* _Your goal_
The lines from the first line of the entries through the line containing "the information they need to make informed" are to be repeated exactly, with both of those lines included.

[Dataset entries]
------------------------------------
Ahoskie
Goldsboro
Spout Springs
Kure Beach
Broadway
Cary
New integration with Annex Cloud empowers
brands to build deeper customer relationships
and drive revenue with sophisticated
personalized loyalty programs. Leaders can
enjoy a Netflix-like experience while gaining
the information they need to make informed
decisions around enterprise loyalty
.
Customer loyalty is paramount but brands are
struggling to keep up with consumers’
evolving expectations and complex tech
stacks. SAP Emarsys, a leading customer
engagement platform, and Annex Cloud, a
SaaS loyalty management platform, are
------------------------------------
* _Response_
Ahoskie
Goldsboro
Spout Springs
Kure Beach
Broadway
Cary
New integration with Annex Cloud empowers
brands to build deeper customer relationships
and drive revenue with sophisticated
personalized loyalty programs. Leaders can
enjoy a Netflix-like experience while gaining
the information they need to make informed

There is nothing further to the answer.